TRIBUNNEWS.COM, JAKARTA - Mantan Ketua Mahkamah Konstitusi (MK) Hamdan Zoelva menyatakan penegakan hukum yang adil dan menjunjung tinggi hak asasi manusia masih menjadi tantangan berat selama tahun 2020.
Zoelva mengatakan, masyarakat masih menyuarakan isu “kesetaraan hukum” dalam penyelesaian sejumlah kasus, misalnya perbedaan perlakuan hukum dalam kasus pelaporan pelanggaran undang-undang ITE dan kasus kerumunan.
Bagi Zoelva, hukum sejatinya diterapkan secara imparsial, berlaku kepada siapapun dan berkeadilan.

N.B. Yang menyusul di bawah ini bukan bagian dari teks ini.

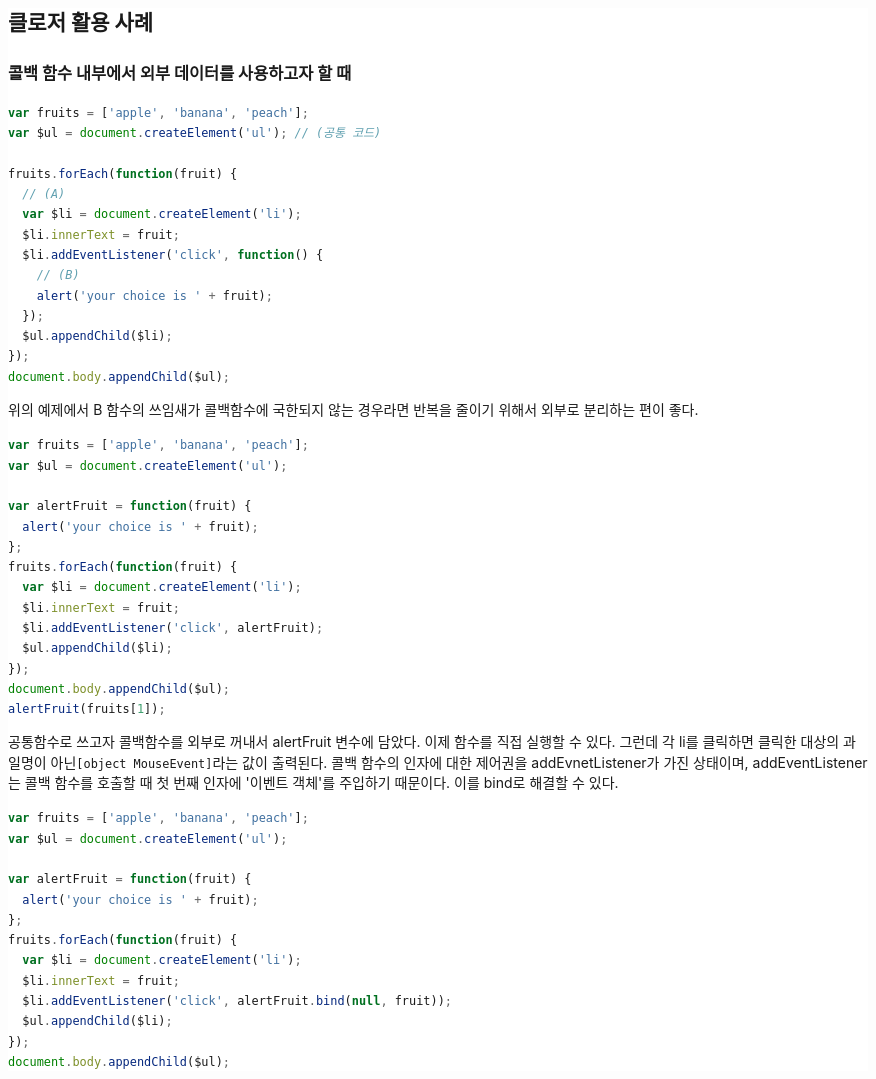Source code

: ## 클로저 활용 사례

### 콜백 함수 내부에서 외부 데이터를 사용하고자 할 때

```js
var fruits = ['apple', 'banana', 'peach'];
var $ul = document.createElement('ul'); // (공통 코드)

fruits.forEach(function(fruit) {
  // (A)
  var $li = document.createElement('li');
  $li.innerText = fruit;
  $li.addEventListener('click', function() {
    // (B)
    alert('your choice is ' + fruit);
  });
  $ul.appendChild($li);
});
document.body.appendChild($ul);
```

위의 예제에서 B 함수의 쓰임새가 콜백함수에 국한되지 않는 경우라면 반복을 줄이기 위해서 외부로 분리하는 편이 좋다.

```js
var fruits = ['apple', 'banana', 'peach'];
var $ul = document.createElement('ul');

var alertFruit = function(fruit) {
  alert('your choice is ' + fruit);
};
fruits.forEach(function(fruit) {
  var $li = document.createElement('li');
  $li.innerText = fruit;
  $li.addEventListener('click', alertFruit);
  $ul.appendChild($li);
});
document.body.appendChild($ul);
alertFruit(fruits[1]);
```

공통함수로 쓰고자 콜백함수를 외부로 꺼내서 alertFruit 변수에 담았다. 이제 함수를 직접 실행할 수 있다. 그런데 각 li를 클릭하면 클릭한 대상의 과일명이 아닌`[object MouseEvent]`라는 값이 출력된다. 콜백 함수의 인자에 대한 제어권을 addEvnetListener가 가진 상태이며, addEventListener는 콜백 함수를 호출할 때 첫 번째 인자에 '이벤트 객체'를 주입하기 때문이다. 이를 bind로 해결할 수 있다.

```js
var fruits = ['apple', 'banana', 'peach'];
var $ul = document.createElement('ul');

var alertFruit = function(fruit) {
  alert('your choice is ' + fruit);
};
fruits.forEach(function(fruit) {
  var $li = document.createElement('li');
  $li.innerText = fruit;
  $li.addEventListener('click', alertFruit.bind(null, fruit));
  $ul.appendChild($li);
});
document.body.appendChild($ul);
```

"Meningkatnya pemidanaan terhadap kelompok yang kontra pemerintah mencoreng iklim demokrasi. Proses dialog harus lebih di ke depankan daripada pemidanaan yang sesungguhnya adalah suatu upaya paling akhir atau ultimum remedium," kata Zoelva melalui keterangannya, Selasa (29/12/2020).
Baca juga: Jaksa Agung Berhasil Bangun Zona Integritas di Korps Adhyaksa kata Pakar Hukum
Menurutnya, penegakan hukum di tahun 2020 juga memperlihakan “wajah keras dan memaksa”.
Ia mencontohkan kasus bentrokan antara Front Pembela Islam (FPI) dengan kepolisian.
"Kita patut menyesalkan jatuhnya korban jiwa dalam bentrokan FPI dengan Polri di jalan tol pada akhir tahun ini. Pendekatan persuasif dan humanis harus lebih di ke depankan tanpa mengorbankan ketegasan dalam penegakan hukum," kata dia.
Zoelva juga menyinggung soal dua mantan menteri Kabinet Indonesia Maju yang ditangkap oleh Komisi Pemberantasan Korupsi (KPK).
Diketahui, KPK baru-baru ini mentersangkakan eks Menteri Kelautan dan Perikanan Edhy Prabowo dan mantan Menteri Sosial Juliari Peter Batubara.
Baca juga: Di Hakordia, Jokowi Tak Singgung 2 Menterinya yang Terjaring OTT KPK
Menurut Zoelva, ditangkapnya dua menteri Kabinet Indonesia Maju dan sejumlah kepala daerah menunjukan rendahnya keteladanan moral para pejabat.
Reformasi birokrasi belum menjadi perhatian penting.
Integritas moral juga tidak menjadi pertimbangan utama partai politik pada saat pencalonan.
Akibatnya yang dilahirkan adalah pejabat yang terlibat dalam perkara korupsi dan harus berurusan dengan hukum.
"Ketika banyak pekerja di PHK, perusahaan bangkrut, tenaga medis berguguran, rumah sakit tidak mampu menampung pasien Covid-19, sejumlah pejabat tinggi negara tersebut justru tega melakukan korupsi. Begitu tipis akhlak dan tanggung jawab kepada rakyat dan negara," katanya.
"Pada sisi lain, kita mengapresiasi Langkah-langkah KPK dan tidak ragu untuk melakukan Langkah serupa pada tahun 2021," imbuh Zoelva.
Baca juga: KPK Cecar Pemilik Perusahaan Eksportir Benur Terkait Setoran ke Edhy Prabowo
Baca juga: Juliari Batubara Dicecar KPK Soal Proses Pengadaan Bansos Covid-19 di Kementerian Sosial
Ia melanjutkan, peradilan kasus Djoko Tjandra juga membuka kebobrokan penegakan hukum di Indonesia.
Adanya mafia peradilan yang melibatkan oknum pejabat di Indonesia adalah fakta tak terbantahkan.
"Putusan hukum diperjualbelikan. Perlu evaluasi menyeluruh praktik peradilan dan kenegakkan hukum di Indonesia. Salah besar jika fenomena ini hanya diredusir sebatas kasus Djoko Tjandra saja," kata Zoelva.
Terakhir, ia menyebut lahirnya undang-undang Omnibus Law di satu sisi mampu menyederhanakan sejumlah perizinan, namun di sisi lain undang-undang ini dibuat secara terburu-buru, kurang membuka dialog dan ruang publik yang luas.
Menurutnya, dalam demokrasi, mendengar suara rakyat adalah proses penting, bukan sema-mata hasil. Tidak sekadar mendengar tapi mencermati dan mengakomodasi pendapat rakyat.
"Letakkanlah telinga di detak jantung rakyat. Kemudahan terhadap perusahaan besar perlu diwaspadai karena bisa mengambil jatah usaha mikro kecil dan menengah (UMKM). Contohnya kemudahan impor pangan. Penghapusan sanksi bagi pelaku usaha dan atau importir dalam melakukan impor saat pangan domestik terpenuhi sangat merugikan petani dan UMKM holtikultura dalam negeri," katanya.